La reflexión bien puede inspirarnos ante las interrogantes de esta nueva pandemia, que conmueve a la comunidad humana tanto por su morbilidad como por su sorprendente irrupción.

¿Estamos de verdad ante los albores de una nueva normalidad? ¿Habremos perdido definitivamente el tesoro de la privacidad y el contacto físico espontáneo, conquistas que expresan como pocas el anhelo del autogobierno de las personas sobre sus elecciones y preferencias? ¿Es esto una consecuencia inesperada de la globalización, el consumismo y la sobreexplotación de los recursos y las personas, como opinan algunas mentes apocalípticas?

Es llamativo observar cómo la reflexión sobre los desafíos civilizatorios que dejará el Covid-19 omiten decir que los países, las empresas y las más diversas organizaciones de la sociedad civil están tomando decisiones a un costo económico incalculable para proteger a las personas añosas, es decir, al segmento menos productivo y más oneroso de la sociedad.

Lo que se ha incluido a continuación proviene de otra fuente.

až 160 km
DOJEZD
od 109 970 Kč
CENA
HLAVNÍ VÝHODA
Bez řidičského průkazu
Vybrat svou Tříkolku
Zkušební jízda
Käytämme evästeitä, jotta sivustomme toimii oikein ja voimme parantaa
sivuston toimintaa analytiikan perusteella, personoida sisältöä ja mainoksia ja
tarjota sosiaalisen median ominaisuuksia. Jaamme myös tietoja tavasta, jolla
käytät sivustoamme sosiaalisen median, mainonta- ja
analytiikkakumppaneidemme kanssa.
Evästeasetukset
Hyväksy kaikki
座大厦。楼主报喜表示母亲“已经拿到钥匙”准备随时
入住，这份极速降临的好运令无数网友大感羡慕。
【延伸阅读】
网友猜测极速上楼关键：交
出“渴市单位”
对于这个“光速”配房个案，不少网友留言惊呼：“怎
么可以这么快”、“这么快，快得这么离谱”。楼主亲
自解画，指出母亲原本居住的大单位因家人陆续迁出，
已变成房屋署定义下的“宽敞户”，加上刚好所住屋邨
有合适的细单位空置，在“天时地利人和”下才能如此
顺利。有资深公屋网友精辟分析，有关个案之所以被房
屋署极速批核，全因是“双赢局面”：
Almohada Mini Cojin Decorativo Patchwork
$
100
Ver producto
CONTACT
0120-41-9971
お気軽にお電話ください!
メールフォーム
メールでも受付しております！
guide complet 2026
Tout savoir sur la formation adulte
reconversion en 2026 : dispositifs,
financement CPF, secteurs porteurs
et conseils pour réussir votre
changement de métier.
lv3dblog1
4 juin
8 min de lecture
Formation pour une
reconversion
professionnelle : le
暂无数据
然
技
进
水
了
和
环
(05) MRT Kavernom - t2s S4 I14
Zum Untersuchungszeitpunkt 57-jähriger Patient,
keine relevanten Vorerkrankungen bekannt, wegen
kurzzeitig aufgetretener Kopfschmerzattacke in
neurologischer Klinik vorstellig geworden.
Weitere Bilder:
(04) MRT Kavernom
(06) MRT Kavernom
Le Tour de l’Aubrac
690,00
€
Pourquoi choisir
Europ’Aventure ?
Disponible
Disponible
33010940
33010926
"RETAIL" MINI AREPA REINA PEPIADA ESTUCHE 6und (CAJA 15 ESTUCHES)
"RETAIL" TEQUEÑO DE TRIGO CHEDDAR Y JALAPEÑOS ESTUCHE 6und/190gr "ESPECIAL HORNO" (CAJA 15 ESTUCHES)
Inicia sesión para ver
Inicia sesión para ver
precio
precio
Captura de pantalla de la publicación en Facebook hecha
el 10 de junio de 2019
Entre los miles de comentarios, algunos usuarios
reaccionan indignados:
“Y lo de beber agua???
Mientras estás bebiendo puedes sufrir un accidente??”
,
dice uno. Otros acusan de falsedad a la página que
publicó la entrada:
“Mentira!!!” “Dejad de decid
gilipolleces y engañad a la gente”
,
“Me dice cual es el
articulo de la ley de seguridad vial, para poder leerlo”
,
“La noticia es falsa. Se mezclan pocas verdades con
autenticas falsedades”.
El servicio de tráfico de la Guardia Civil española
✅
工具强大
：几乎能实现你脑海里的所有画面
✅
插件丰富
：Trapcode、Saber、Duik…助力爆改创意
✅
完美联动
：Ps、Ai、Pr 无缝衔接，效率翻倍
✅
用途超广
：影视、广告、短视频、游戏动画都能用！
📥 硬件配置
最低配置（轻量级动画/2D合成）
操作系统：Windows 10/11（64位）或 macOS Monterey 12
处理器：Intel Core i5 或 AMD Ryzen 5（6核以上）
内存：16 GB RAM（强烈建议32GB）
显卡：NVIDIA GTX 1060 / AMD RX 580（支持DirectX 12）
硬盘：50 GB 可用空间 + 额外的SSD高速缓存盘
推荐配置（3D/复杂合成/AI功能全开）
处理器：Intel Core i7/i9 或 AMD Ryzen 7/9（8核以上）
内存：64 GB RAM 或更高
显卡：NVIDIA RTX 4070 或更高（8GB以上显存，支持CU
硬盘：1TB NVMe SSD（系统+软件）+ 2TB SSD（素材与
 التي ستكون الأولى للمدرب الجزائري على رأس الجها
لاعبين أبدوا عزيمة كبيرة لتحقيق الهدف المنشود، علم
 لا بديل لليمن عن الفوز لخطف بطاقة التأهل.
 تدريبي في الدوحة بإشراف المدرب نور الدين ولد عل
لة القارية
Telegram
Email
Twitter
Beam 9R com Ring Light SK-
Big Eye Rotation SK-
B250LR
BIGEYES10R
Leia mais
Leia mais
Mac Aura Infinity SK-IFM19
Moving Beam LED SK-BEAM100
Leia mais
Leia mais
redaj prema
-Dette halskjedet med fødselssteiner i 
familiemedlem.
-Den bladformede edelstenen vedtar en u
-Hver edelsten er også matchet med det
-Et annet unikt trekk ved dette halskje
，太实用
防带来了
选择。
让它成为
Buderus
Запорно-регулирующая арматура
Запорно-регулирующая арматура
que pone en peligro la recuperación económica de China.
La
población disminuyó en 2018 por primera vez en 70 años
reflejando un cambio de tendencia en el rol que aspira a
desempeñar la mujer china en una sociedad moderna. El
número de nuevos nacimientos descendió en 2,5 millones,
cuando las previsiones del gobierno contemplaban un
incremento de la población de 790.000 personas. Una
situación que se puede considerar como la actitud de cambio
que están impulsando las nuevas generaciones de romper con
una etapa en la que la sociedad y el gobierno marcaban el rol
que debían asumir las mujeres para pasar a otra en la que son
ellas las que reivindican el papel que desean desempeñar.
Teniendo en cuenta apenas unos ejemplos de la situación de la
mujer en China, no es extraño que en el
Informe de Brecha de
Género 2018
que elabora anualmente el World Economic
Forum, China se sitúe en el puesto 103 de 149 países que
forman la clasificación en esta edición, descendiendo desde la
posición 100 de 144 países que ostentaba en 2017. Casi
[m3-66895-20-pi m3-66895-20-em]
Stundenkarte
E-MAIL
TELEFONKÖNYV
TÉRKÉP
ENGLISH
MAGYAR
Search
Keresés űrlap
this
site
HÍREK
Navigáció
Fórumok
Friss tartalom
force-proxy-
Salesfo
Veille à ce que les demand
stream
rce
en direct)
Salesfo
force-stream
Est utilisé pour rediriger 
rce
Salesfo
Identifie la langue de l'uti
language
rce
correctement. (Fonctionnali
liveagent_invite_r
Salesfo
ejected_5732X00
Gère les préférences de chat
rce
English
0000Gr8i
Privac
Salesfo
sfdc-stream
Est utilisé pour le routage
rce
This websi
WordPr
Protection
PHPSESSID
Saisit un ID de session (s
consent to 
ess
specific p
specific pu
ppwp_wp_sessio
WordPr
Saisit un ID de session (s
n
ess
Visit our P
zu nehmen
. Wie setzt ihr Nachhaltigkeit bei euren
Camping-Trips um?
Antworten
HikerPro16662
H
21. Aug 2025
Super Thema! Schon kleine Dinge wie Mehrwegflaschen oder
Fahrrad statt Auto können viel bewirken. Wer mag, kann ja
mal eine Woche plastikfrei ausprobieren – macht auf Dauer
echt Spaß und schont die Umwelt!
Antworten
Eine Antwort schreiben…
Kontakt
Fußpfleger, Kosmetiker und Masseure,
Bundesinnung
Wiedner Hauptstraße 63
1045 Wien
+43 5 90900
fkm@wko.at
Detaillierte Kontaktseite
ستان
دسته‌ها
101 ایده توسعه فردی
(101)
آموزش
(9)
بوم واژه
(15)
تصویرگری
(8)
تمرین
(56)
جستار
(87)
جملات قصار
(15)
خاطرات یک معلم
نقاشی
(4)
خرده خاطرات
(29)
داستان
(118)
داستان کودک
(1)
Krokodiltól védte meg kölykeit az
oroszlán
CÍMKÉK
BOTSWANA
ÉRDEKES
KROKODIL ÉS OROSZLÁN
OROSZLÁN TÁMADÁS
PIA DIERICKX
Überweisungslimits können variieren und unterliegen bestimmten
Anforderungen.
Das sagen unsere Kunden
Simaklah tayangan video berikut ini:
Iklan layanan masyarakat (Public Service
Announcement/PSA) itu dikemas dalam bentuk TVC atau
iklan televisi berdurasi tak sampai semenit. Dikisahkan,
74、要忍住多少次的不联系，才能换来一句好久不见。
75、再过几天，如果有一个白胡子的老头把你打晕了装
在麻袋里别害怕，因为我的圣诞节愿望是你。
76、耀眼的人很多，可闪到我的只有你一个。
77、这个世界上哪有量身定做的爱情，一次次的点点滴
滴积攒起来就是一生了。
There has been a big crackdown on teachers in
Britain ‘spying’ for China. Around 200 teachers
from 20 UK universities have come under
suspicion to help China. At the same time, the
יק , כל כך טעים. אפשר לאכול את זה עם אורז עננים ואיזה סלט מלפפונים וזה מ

La diferencia con nuestros remotos antepasados es que, mientras ellos podían estar realizando una acción de conveniencia mutua (yo te cuido hoy para que tú me cuides mañana si fuera necesario) la sociedad contemporánea obtendría un beneficio económico neto si, en lugar de clausurar ciudades, fábricas, escuelas, aeropuertos y centros comerciales, dejara que el virus circulara libremente y se cobrara la vida de los más débiles.

Conviene recordarles a los profetas del desastre que, más allá de nuestras contradicciones y miserias, formamos parte de una civilización que prioriza a sus ancianos a cualquier costo; digna heredera de aquel clan que enlentecía su marcha mientras uno de sus integrantes sanaba su fémur.